§ TEXT BLOCK
--------------------
To my surprise and delight, they said yes. What a fucking thrill! My only issue: I wasn’t really sure what “management” meant. I had a vague understanding of what a manager did: some of the creative elements, some of the administrative aspects, the negotiations and contracts, making sure the money was good (even if I didn’t know how to invoice a label for fees or royalties yet). I cobbled together knowledge from friends and colleagues, but so much advice in this business can be amorphous, taken from experience and turned into vagaries. Sometimes, like a Zen koan, you’d find real insight in those vagaries, but never as much as you could hope to get from working alongside a mentor and absorbing their best practices—something I still sorely needed.
Six years from that fateful night Epic laid me off, I still manage those two producers. They’re Take A Daytrip, a rising production team based in New York that I’ve basically spent my entire working life alongside. We’ve celebrated triumphs small and large alike, weathered storms and droughts, and mostly hurdled forward through trial and error.
I have adopted a few mentors along the way, people whom I’m privileged and grateful to know: Daouda Leonard, Tim Smith, Kirk Harding, Jessica Rivera, Beka Tischker, Corey Roberts, Erik Eger, Jody Gerson, Guy Moot, Tunji Balogun, Jenn Knoepfle, Peter Edge, Jacob Moore (better known as Confusion). I am deeply thankful for these people—for their knowledge, their time, and the opportunities they’ve afforded me. Throughout my career, I’ve learned that so many in this business think only of this business, rarely looking outward for lessons from other disciplines to apply to the game of making hits. I learned a lot about music from these people, but also a lot about how to synthesize a broader perspective into your musical concerns. What mentors didn’t teach, I cobbled together through sleepless nights, repetition, and informative failure.
--------------------
§ PROVIDED DATA
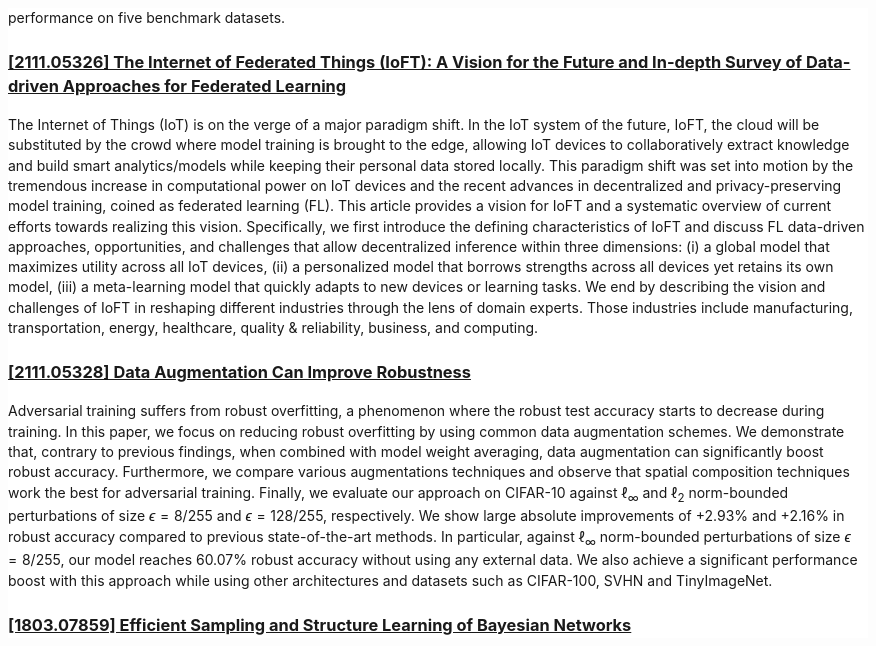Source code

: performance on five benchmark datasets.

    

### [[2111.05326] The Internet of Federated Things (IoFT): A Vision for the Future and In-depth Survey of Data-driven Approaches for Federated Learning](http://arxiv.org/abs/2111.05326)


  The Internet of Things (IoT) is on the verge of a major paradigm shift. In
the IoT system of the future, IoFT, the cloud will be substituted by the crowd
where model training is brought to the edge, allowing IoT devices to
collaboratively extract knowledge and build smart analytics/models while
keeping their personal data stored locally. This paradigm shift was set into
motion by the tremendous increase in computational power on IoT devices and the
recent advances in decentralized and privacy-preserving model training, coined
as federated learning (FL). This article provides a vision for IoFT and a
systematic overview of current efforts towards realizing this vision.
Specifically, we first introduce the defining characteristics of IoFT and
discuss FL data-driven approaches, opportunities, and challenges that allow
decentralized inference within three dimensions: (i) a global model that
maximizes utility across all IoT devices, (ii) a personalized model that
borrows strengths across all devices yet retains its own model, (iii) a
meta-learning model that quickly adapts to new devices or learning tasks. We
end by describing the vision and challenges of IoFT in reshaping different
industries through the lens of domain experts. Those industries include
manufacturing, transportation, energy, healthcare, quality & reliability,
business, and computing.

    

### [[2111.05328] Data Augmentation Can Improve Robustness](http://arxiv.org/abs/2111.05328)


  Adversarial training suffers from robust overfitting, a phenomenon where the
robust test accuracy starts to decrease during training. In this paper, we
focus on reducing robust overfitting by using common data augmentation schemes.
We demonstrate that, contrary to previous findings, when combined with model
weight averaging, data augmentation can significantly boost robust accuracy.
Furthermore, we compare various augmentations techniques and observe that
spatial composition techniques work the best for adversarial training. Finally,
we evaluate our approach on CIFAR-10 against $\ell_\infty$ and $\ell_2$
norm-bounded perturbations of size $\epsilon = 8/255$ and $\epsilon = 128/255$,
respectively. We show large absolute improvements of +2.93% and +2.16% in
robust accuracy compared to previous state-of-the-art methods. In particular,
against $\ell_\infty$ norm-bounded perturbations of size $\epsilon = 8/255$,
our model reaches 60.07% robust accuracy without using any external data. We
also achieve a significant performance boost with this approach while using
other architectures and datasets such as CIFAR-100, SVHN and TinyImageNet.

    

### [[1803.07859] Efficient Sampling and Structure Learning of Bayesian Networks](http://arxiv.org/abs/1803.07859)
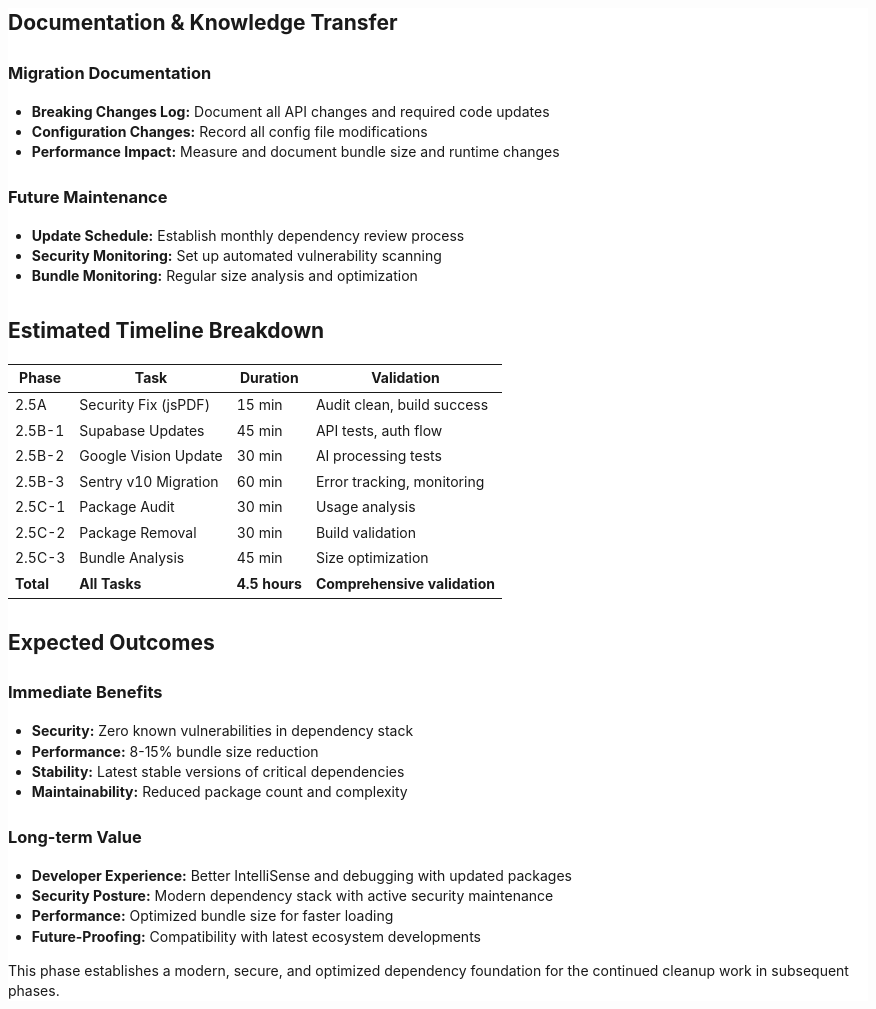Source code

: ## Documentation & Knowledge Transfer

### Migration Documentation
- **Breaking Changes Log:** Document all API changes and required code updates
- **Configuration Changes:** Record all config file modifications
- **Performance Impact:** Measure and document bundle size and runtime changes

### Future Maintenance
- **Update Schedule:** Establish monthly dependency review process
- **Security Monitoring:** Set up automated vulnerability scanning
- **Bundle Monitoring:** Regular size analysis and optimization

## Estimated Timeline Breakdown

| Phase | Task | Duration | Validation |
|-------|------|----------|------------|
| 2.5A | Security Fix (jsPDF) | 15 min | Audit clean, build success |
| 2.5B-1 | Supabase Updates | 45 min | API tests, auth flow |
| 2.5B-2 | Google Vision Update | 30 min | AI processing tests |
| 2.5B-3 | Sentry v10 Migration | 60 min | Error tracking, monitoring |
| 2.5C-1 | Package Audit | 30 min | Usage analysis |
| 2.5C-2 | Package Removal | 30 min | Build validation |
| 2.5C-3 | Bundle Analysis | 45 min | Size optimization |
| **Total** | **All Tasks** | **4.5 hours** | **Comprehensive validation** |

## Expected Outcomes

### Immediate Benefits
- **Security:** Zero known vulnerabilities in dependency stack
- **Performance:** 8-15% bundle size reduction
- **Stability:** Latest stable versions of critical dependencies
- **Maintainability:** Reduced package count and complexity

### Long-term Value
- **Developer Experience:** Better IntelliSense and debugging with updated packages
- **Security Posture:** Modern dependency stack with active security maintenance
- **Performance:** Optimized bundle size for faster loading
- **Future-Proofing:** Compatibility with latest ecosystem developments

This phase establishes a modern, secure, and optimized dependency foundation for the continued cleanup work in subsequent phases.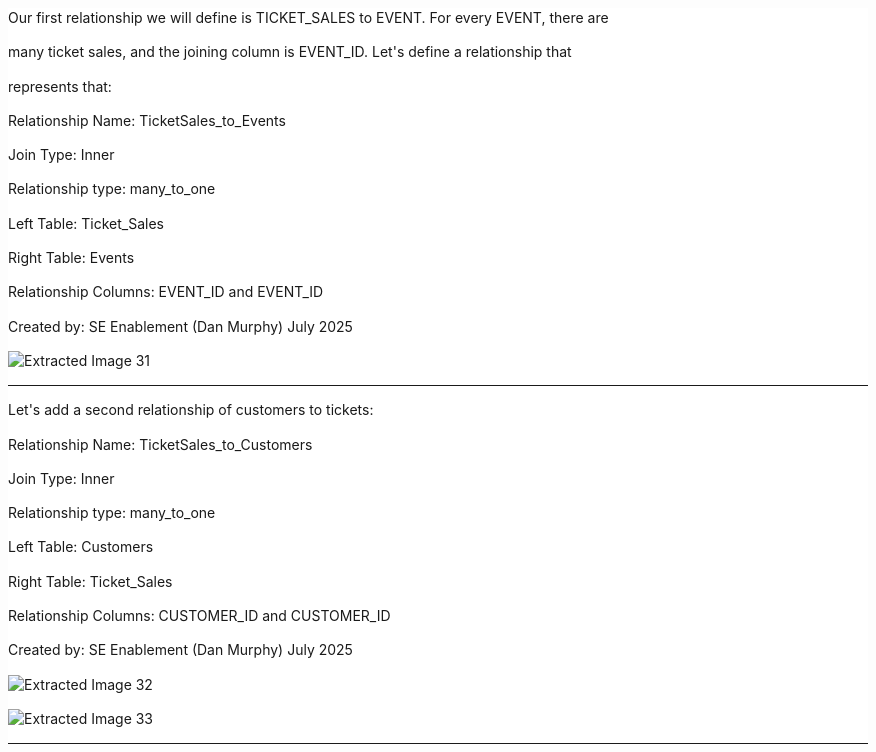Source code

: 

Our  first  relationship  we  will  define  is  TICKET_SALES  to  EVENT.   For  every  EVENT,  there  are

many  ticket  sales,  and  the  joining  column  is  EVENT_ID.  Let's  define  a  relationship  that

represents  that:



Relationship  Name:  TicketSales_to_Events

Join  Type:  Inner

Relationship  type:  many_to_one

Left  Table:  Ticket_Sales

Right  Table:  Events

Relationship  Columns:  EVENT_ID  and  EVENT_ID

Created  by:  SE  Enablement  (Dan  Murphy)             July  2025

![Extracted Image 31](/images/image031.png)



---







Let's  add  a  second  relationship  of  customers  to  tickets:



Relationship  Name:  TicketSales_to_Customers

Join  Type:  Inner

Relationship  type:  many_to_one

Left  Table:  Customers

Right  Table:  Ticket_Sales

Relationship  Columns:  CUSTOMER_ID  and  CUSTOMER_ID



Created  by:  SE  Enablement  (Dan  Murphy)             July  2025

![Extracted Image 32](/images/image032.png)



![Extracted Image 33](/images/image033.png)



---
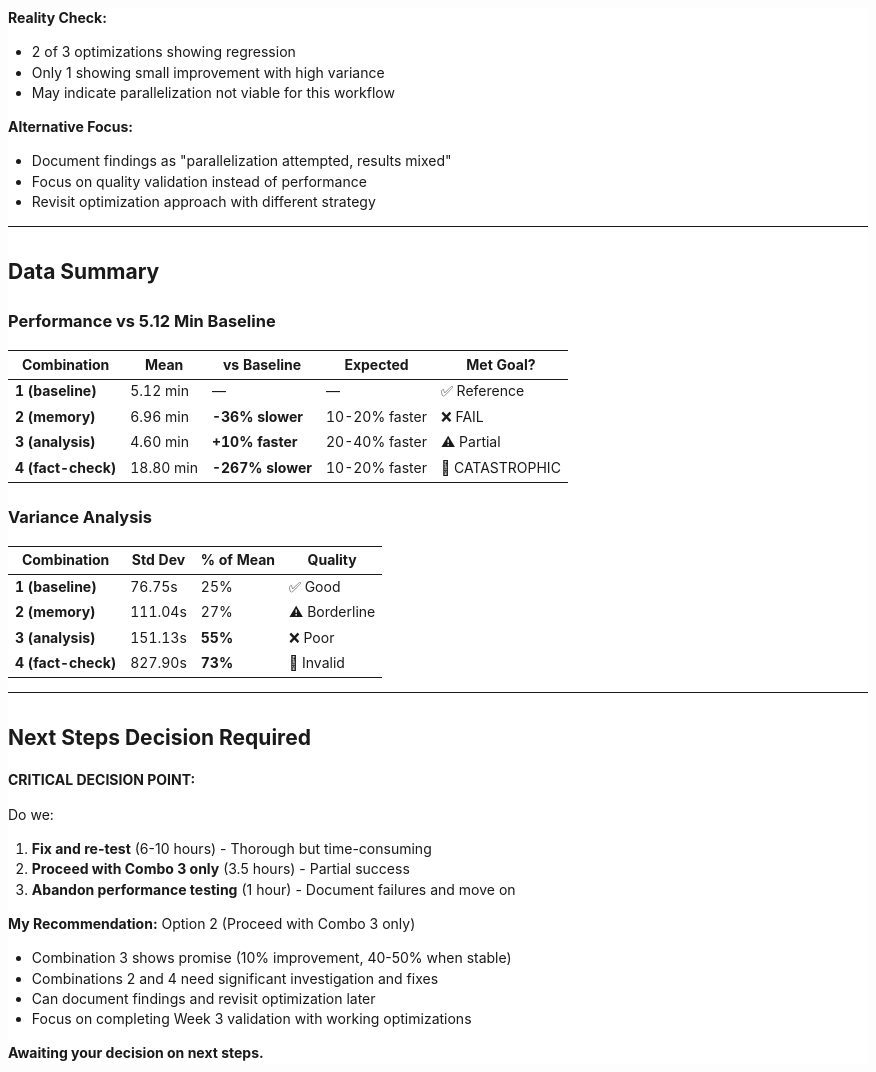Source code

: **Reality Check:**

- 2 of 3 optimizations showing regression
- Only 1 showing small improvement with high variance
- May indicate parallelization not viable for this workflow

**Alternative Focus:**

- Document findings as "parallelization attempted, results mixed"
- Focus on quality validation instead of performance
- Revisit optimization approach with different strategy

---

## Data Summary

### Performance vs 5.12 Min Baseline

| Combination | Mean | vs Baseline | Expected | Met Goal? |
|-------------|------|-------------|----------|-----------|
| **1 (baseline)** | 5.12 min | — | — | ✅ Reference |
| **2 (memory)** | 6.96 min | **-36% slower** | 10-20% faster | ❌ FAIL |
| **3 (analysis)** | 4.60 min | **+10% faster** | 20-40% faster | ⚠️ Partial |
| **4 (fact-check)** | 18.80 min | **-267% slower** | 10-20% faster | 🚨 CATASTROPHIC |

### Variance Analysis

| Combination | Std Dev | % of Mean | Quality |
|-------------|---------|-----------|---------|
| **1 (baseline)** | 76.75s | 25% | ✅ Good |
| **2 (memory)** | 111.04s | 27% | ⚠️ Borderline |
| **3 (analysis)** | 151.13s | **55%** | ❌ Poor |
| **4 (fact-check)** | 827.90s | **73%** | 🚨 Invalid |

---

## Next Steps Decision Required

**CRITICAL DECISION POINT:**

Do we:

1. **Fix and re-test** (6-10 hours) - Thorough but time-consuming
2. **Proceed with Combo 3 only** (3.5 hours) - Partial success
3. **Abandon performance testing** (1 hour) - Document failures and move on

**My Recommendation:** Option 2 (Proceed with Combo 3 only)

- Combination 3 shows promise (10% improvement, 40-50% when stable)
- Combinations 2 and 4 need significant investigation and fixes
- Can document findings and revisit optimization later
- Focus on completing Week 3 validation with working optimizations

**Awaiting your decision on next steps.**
--------------------
§ TASK LIST
1. Translate this sentence from the passage on managing music producers into Spanish: "We’ve celebrated triumphs small and large alike, weathered storms and droughts, and mostly hurdled forward through trial and error."
2. Continue the passage on managing music producers, starting right after its last sentence.

§ RESULTS IN ORDER
1. Hemos celebrado triunfos pequeños y grandes por igual, hemos capeado tormentas y sequías, y sobre todo hemos avanzado a trompicones a base de ensayo y error.

2.
In November 2018, a few days after Thanksgiving, during the holiday lull that every music industry employee comes to love, my father passed away. I spent the weeks after my father’s death poring through his files, his notes, his will, his bank accounts, and the numerous government documents that pile up around a passing, learning how to get an estate in order. I gravitated to reading and writing, searching for meaning and mooring while work and life felt empty to me—ash, as so many things became.
One night, in a hazy burst of inspiration, I sat down at my computer after reading one of my favorite tech newsletters and pulled a few quotes. I was thinking about how these words applied to the music business. I didn’t have a goal in mind or much of a clear purpose—I just wanted to write fast and all at once, hurling observations and theories onto the page as quickly as they came. I looked around my childhood bedroom—the same one that hosted my fever dreams five years earlier—and thought about all the ideas buried in the books around me, all the lessons that could be distilled and extrapolated from other worlds, all the thoughts of others that could be channeled into critically thinking about this business. It wasn’t reinventing the wheel, but it felt like a decision made in the pursuit of personal truth: applying the scattered pieces I’d read over the years to the industry I’d been trying to figure out for half a decade.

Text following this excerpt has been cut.